Epithelial cell intrinsic IL-1R signaling regulates intestinal homeostasis and inflammation

Abstract

Abstract Intestinal epithelial cells (IECs) provide a critical first line of defense against microbes through barrier function, production of antimicrobial peptides (AMPs), secretion of cytokines, and recruitment of inflammatory cells. Whether single or multiple upstream cues regulate this diverse set of responses from IECs is not clear. Here we discover an unexpected role for Interleukin-1 Receptor (IL-1R) signaling in IECs in regulating intestinal homeostasis and inflammation. Specifically, absence of IL-1R in epithelial cells abrogates a homeostatic anti-microbial program including production of AMPs. Although IL-1R signaling alone is not sufficient to drive the AMP gene induction in IECs, the IL-22-driven anti-microbial program requires synergistic IL-1R signaling. Mechanistically, IL-1R signaling results in enhancement and temporal stabilization of STAT3 phosphorylation downstream of IL-22R. Thus, we reveal an unexpected cooperation between IL-1R and IL-22R in directly regulating an intestinal anti-microbial program.
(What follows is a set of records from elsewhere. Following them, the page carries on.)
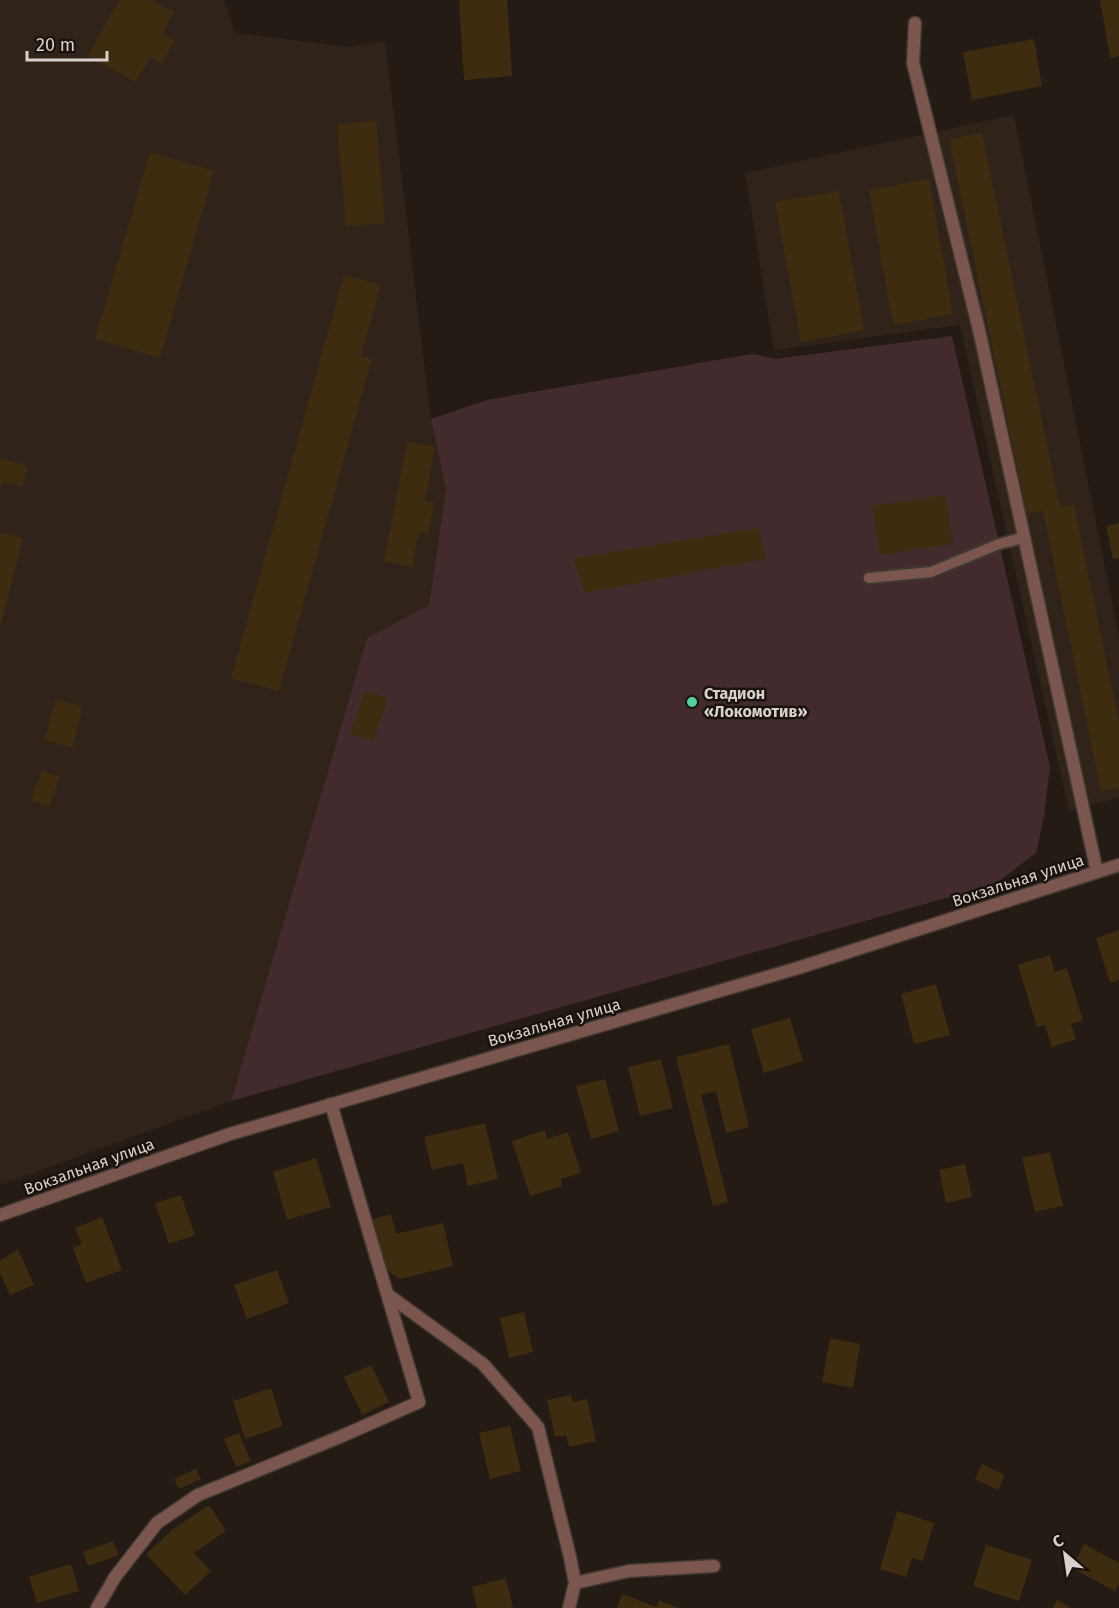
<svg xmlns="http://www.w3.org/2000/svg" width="1119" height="1608" font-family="'Fira Sans',sans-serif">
	<rect width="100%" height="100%" fill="#241b15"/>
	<!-- built -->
	<path fill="#30241a" d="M0,0h224l11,33 114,14 36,-6 46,378 15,70 -17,116 -62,33 -136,463 -231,84z
		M1014,115l105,522v161l-50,13 -109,-486 -186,25 -29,-177z"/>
	<!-- green -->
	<path fill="#432b2d" d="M952,336l98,431 -6,49 -8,37 -41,31 -764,217 136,-463 62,-33 17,-116 -15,-70 56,-19 265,-46 23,5z"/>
	<!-- building -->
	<path fill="#3e2c10" d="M119,0h32l23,12 -12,22 12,7 -12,22 -12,-6 -14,25 -48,-26z
		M459,0h48l5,76 -48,4z
		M1100,0h19v56l-9,2z
		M1034,39l8,47 -70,14 -9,-48z
		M376,121l9,102 -39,3 -9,-102z
		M982,133l78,374 14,-2 45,217v66l-18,4 -58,-281 -16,3 -78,-375z
		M150,152l64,19 -54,187 -65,-19z
		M929,179l24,135 -60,11 -24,-135z
		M839,191l25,139 -63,12 -26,-140z
		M344,275l37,10 -20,71 11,3 -93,332 -48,-13z
		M407,442l28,5 -10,54 9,2 -6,31 -9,-1 -7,34 -28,-6z
		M0,458l28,8 -6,21 -19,-6 -3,8z
		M946,495l7,49 -73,11 -7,-49z
		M1119,523v35l-6,1 -7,-33z
		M759,528l7,31 -181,34 -12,-35z
		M0,532l23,6 -22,86h-1z
		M365,691l23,7 -15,43 -23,-7z
		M56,699l27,8 -11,41 -28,-8z
		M42,770l18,7 -11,30 -18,-7z
		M1119,930v50l-9,3 -14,-45z
		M1050,955l5,17 12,-4 16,52 -12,4 5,15 -24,8 -7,-22 -8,2 -19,-62z
		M936,984l14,51 -36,9 -13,-50z
		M790,1018l13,43 -39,12 -13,-44z
		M729,1044l20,83 -23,6 -10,-42 -15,4 27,107 -15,4 -37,-149z
		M661,1059l12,49 -33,8 -12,-49z
		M605,1079l14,52 -28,8 -15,-53z
		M485,1123l13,56 -30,7 -5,-23 -31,7 -8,-33z
		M545,1130l2,9 21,-7 13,41 -20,6 1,7 -32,10 -18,-55z
		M1050,1152l13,54 -28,6 -13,-54z
		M316,1158l15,49 -44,13 -14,-48z
		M965,1164l7,33 -26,6 -7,-33z
		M181,1195l14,40 -26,9 -14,-41z
		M391,1214l5,20 47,-11 10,43 -53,13 -15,-10 -12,-50z
		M102,1217l20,53 -36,13 -13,-35 9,-4 -7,-16z
		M18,1249l16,36 -24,10 -10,-22v-12z
		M277,1270l12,33 -42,16 -13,-34z
		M524,1312l9,40 -24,6 -9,-40z
		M830,1338l30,6 -7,44 -31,-6z
		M371,1365l18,37 -27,13 -18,-38z
		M271,1388l12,38 -38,13 -12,-38z
		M571,1395l2,7 14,-3 9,42 -27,6 -3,-12 -11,2 -8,-37z
		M510,1426l11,45 -31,8 -11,-46z
		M239,1433l12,28 -15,6 -12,-28z
		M982,1464l23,11 -7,15 -23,-11z
		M196,1469l5,10 -22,10 -5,-10z
		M209,1505l17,26 -32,22 17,18 -26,24 -39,-41 26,-24z
		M897,1511l37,12 -11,38 -11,-3 -6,19 -26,-8z
		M113,1541l6,14 -31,11 -5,-14z
		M1084,1544l35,19v21l-4,7 -43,-23z
		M986,1545l46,15 -13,41 -46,-15z
		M71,1564l8,27 -42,12 -8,-26z
		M506,1578l7,30h-36l-5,-21z
		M622,1594l34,13 3,-7 20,8h-62z
		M1057,1600l14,8h-18z"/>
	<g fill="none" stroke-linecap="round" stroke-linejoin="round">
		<!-- service casing -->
		<g stroke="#413832" stroke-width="14">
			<path id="service" d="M869,578l62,-6 68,-28 24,-6"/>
		</g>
		<!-- minor casing -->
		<g stroke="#413832" stroke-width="15">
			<path id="minor" d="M915,23l-2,40 66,267 118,542
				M387,1294l96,70 55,63 32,130 5,26
				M97,1608l18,-31 42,-54 41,-28 144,-59 77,-34 -88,-298
				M569,1608l6,-25 54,-12 85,-5"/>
		</g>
		<!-- tertiary casing -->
		<g stroke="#413832" stroke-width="15">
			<path id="tertiary" d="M0,1215l230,-81 568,-166 321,-103"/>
		</g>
		<!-- service -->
		<use href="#service" stroke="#7a564e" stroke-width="10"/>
		<!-- minor -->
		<use href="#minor" stroke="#7a564e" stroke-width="12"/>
		<!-- tertiary -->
		<use href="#tertiary" stroke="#7a564e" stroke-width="12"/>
	</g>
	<!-- markers -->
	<circle fill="#50d398" stroke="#1a120c" stroke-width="2" cx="692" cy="702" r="6"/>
	<g text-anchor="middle" stroke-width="5" stroke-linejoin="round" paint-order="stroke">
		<!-- poi labels -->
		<g font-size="16" font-weight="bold" fill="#d7d1cd" stroke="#1a120c" text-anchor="start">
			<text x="704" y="699">Стадион<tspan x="704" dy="18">«Локомотив»</tspan></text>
		</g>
		<!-- street labels -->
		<g font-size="16" fill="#d7d1cd" stroke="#1a120c">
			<text transform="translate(1018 880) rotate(-18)" y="6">Вокзальная улица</text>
			<text transform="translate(554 1022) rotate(-16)" y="6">Вокзальная улица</text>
			<text transform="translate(89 1166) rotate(-20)" y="6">Вокзальная улица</text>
		</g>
	</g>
	<!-- north arrow -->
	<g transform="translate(1065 1554) rotate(331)" stroke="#1a120c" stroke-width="4.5" paint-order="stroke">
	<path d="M0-4.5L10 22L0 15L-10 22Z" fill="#d7d1cd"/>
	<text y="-9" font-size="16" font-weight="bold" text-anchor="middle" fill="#d7d1cd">С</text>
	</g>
	<!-- scale -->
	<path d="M27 51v9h80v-9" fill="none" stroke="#d7d1cd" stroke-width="3"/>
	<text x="36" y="51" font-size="18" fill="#d7d1cd" stroke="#1a120c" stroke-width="4.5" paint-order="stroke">20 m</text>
</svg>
In contrast, absence of IL-1R in IECs protects mice from chemically-induced acute intestinal inflammation suggesting that IEC specific IL-1R signaling contributes to inflammation and pathology. We find that IL-1R signaling directly induces expression of chemokines as well as genes involved in the production of reactive oxygen species in IECs, a process that likely evolved to protect against enteric pathogens. Our findings establish a critical role for IEC specific IL-1R signaling in both steady state anti-microbial gene induction as well as intestinal inflammation. Further studies are likely to reveal potential targets for developing therapies against Crohn’s Disease and Ulcerative Colitis.